** Material supplied follows **

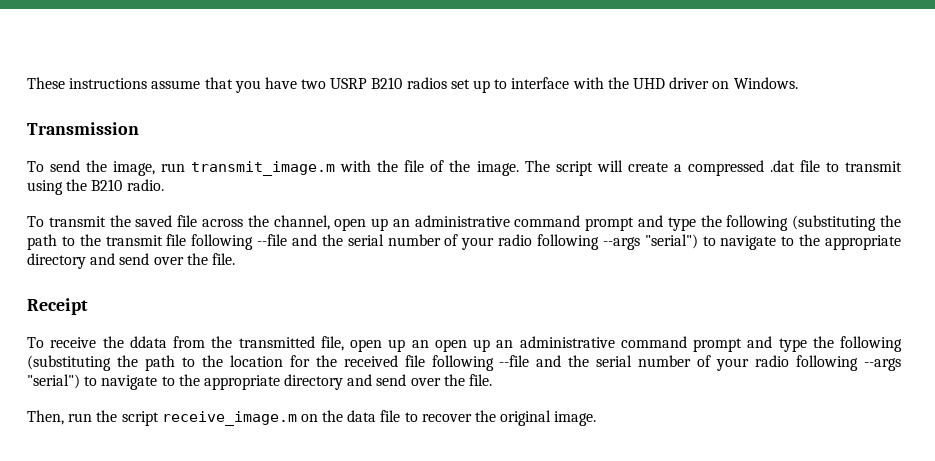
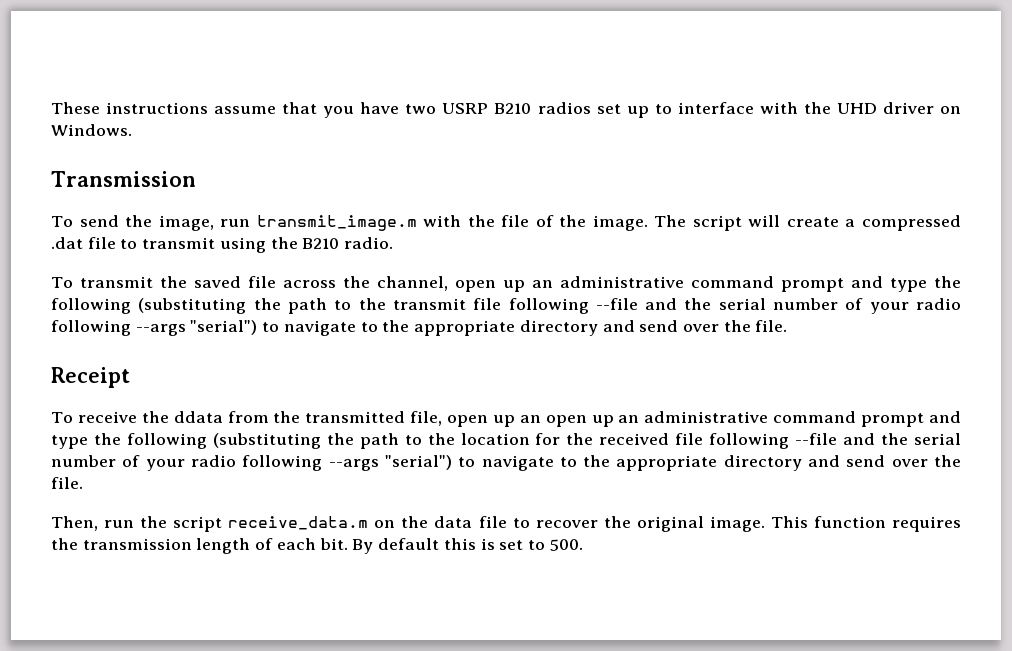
[161,411,297,426] receive_image.m -> [228,516,369,530] receive_data.m
(597, 418) none -> [770,516,961,532] [51,538,583,554] This function requires the transmission length of each bit. By default this is set to 500.

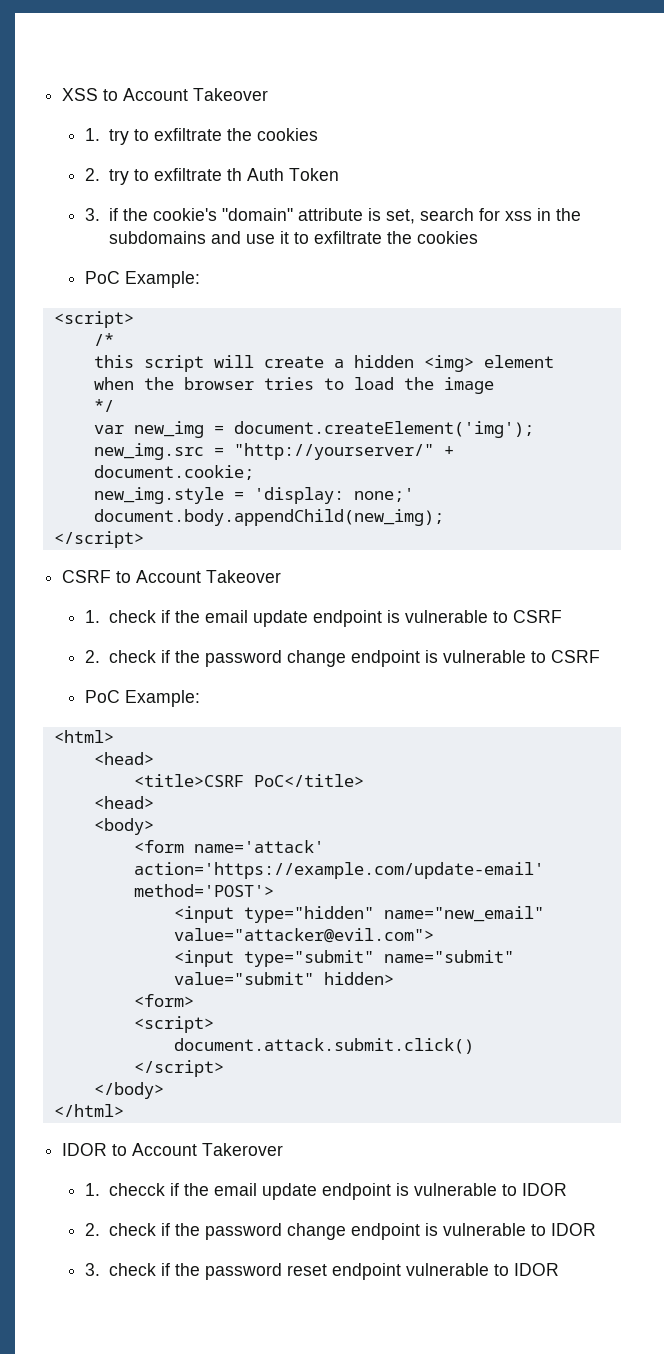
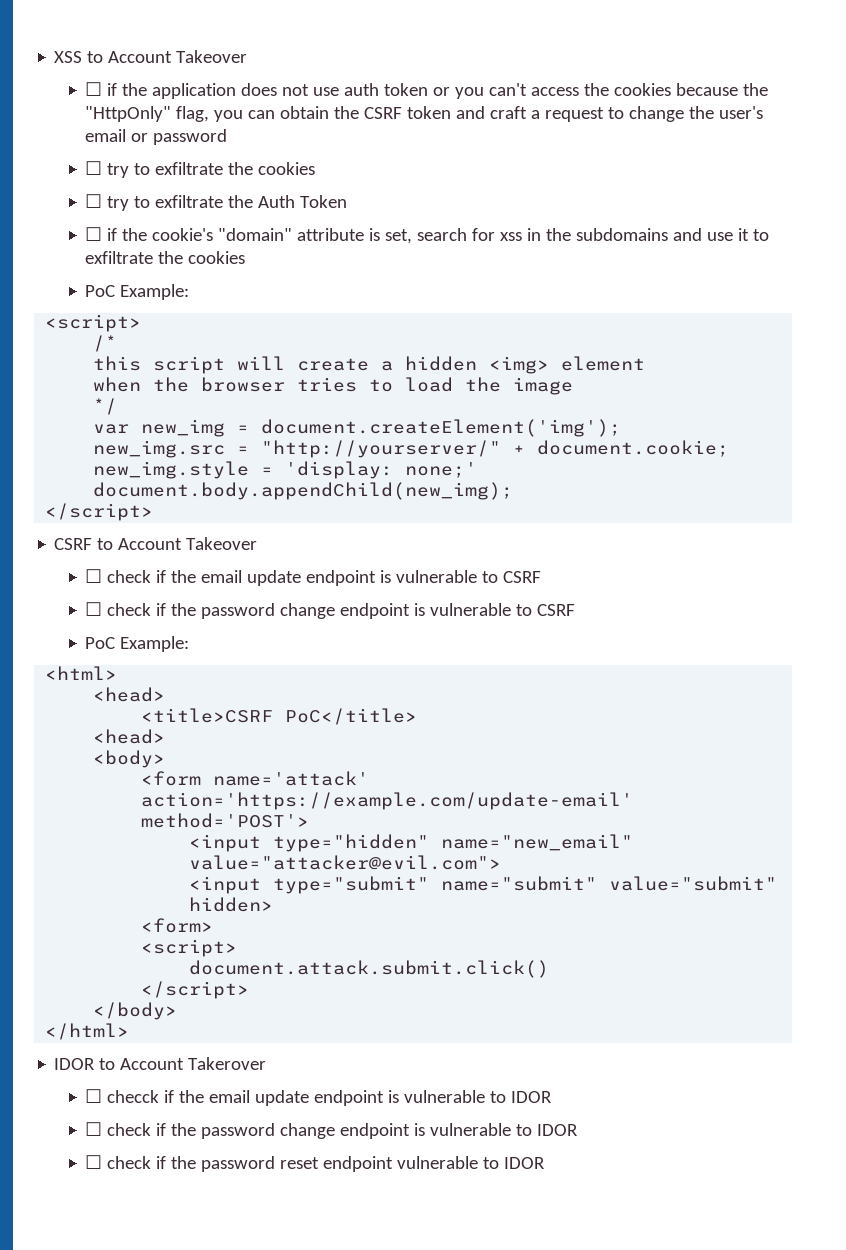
[85,128,101,141] 1. -> [85,82,769,99] [85,106,764,122] [85,129,228,145] [85,161,103,175] ☐ if the application does not use auth token or you can't access the cookies because the "HttpOnly" flag, you can obtain the CSRF token and craft a request to change the user's email or password // ☐
[85,168,242,185] 2. try to exfiltrate th -> [85,194,254,211] ☐ try to exfiltrate the
[85,208,101,221] 3. -> [85,227,103,241] ☐
[85,610,101,623] 1. -> [85,569,103,583] ☐
[85,650,101,663] 2. -> [85,602,103,616] ☐
[85,1183,101,1196] 1. -> [85,1089,103,1103] ☐
[85,1223,101,1236] 2. -> [85,1122,103,1136] ☐
[85,1263,101,1276] 3. -> [85,1155,103,1169] ☐

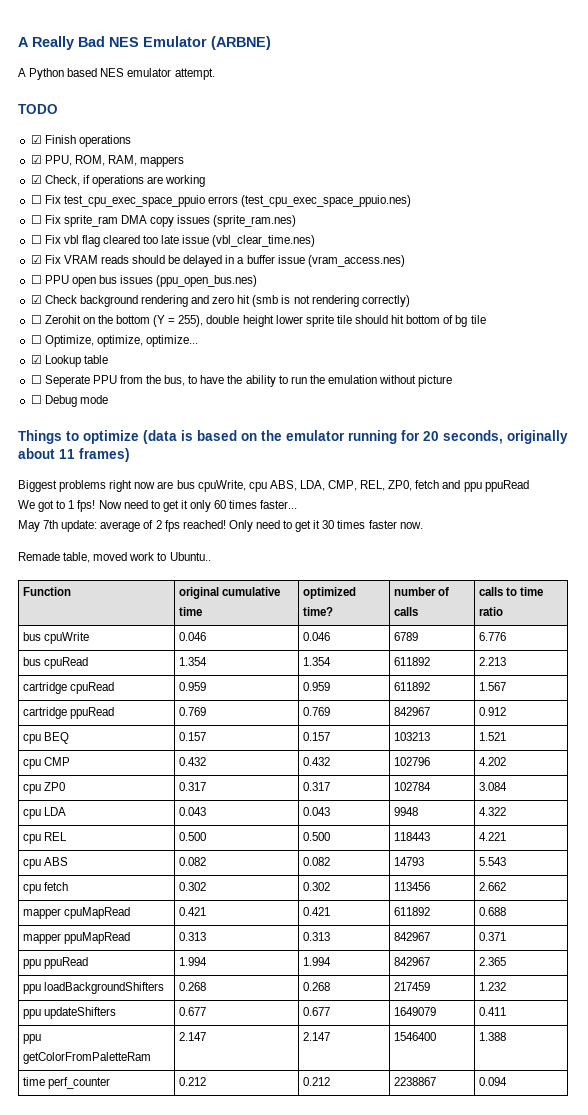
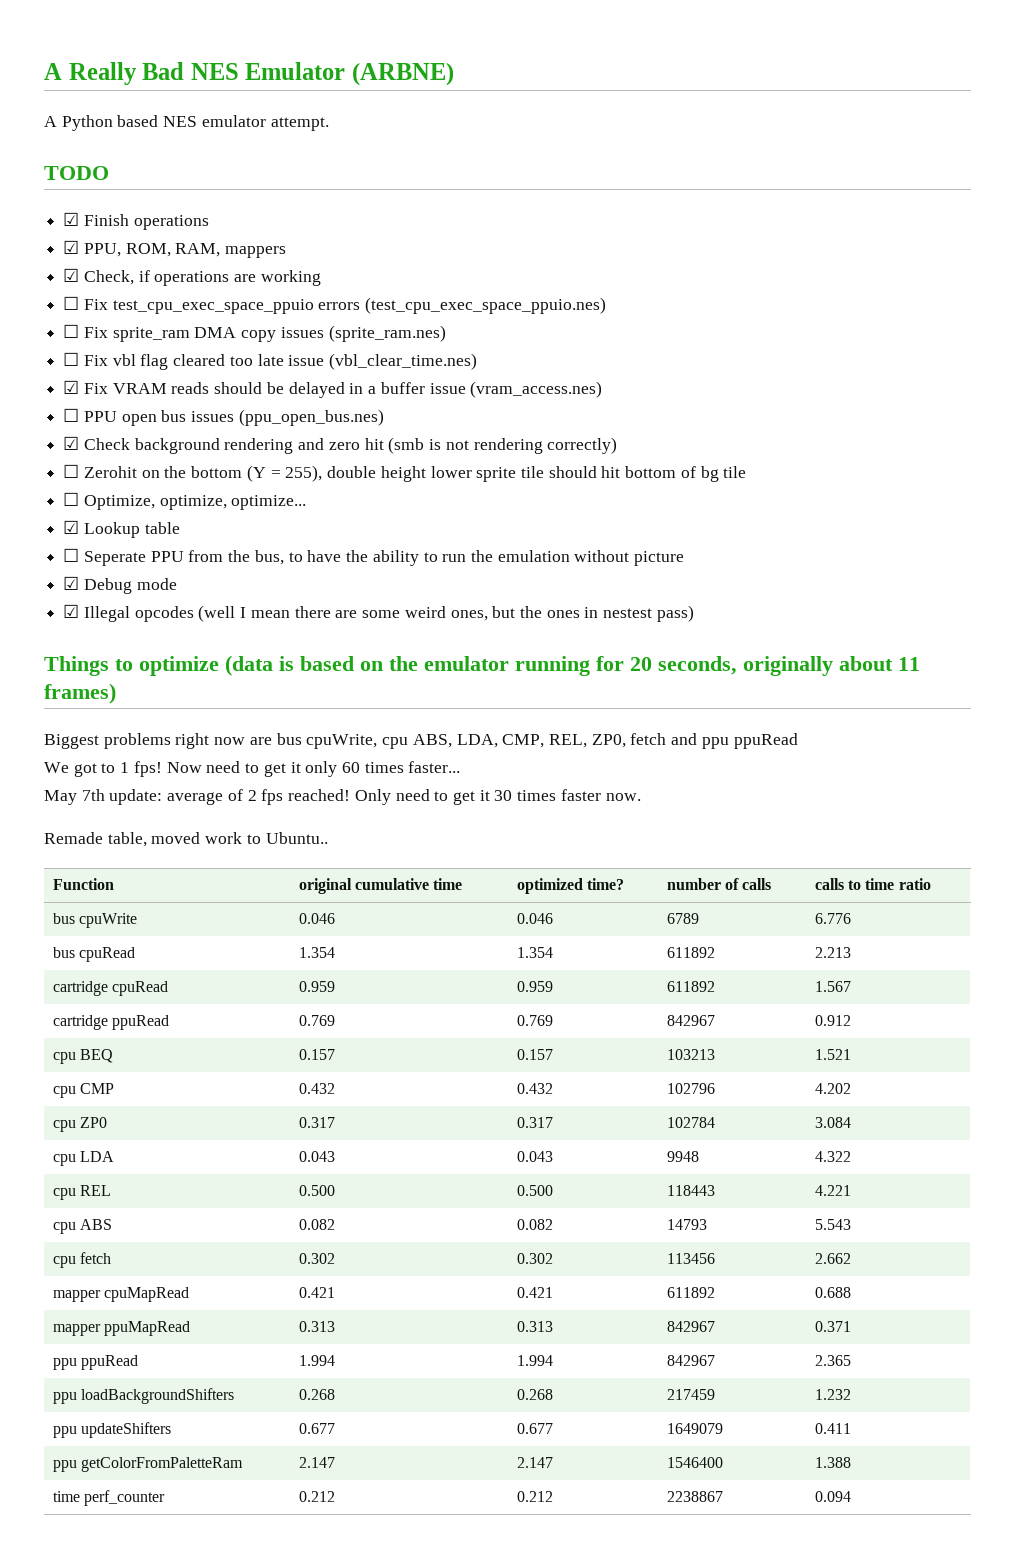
[30,395,42,404] ☐ -> [63,576,80,590] ☑
(108, 399) none -> [63,604,694,622] // ☑ Illegal opcodes (well I mean there are some weird ones, but the ones in nestest pass)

** End of Material supplied **

Once you find the line containing "[85,128,101,141] 1. ->", transcribe it and each line after it to the end of the records exactly, and leave out the pictures.

Finished task:
[85,128,101,141] 1. -> [85,82,769,99] [85,106,764,122] [85,129,228,145] [85,161,103,175] ☐ if the application does not use auth token or you can't access the cookies because the "HttpOnly" flag, you can obtain the CSRF token and craft a request to change the user's email or password // ☐
[85,168,242,185] 2. try to exfiltrate th -> [85,194,254,211] ☐ try to exfiltrate the
[85,208,101,221] 3. -> [85,227,103,241] ☐
[85,610,101,623] 1. -> [85,569,103,583] ☐
[85,650,101,663] 2. -> [85,602,103,616] ☐
[85,1183,101,1196] 1. -> [85,1089,103,1103] ☐
[85,1223,101,1236] 2. -> [85,1122,103,1136] ☐
[85,1263,101,1276] 3. -> [85,1155,103,1169] ☐

[30,395,42,404] ☐ -> [63,576,80,590] ☑
(108, 399) none -> [63,604,694,622] // ☑ Illegal opcodes (well I mean there are some weird ones, but the ones in nestest pass)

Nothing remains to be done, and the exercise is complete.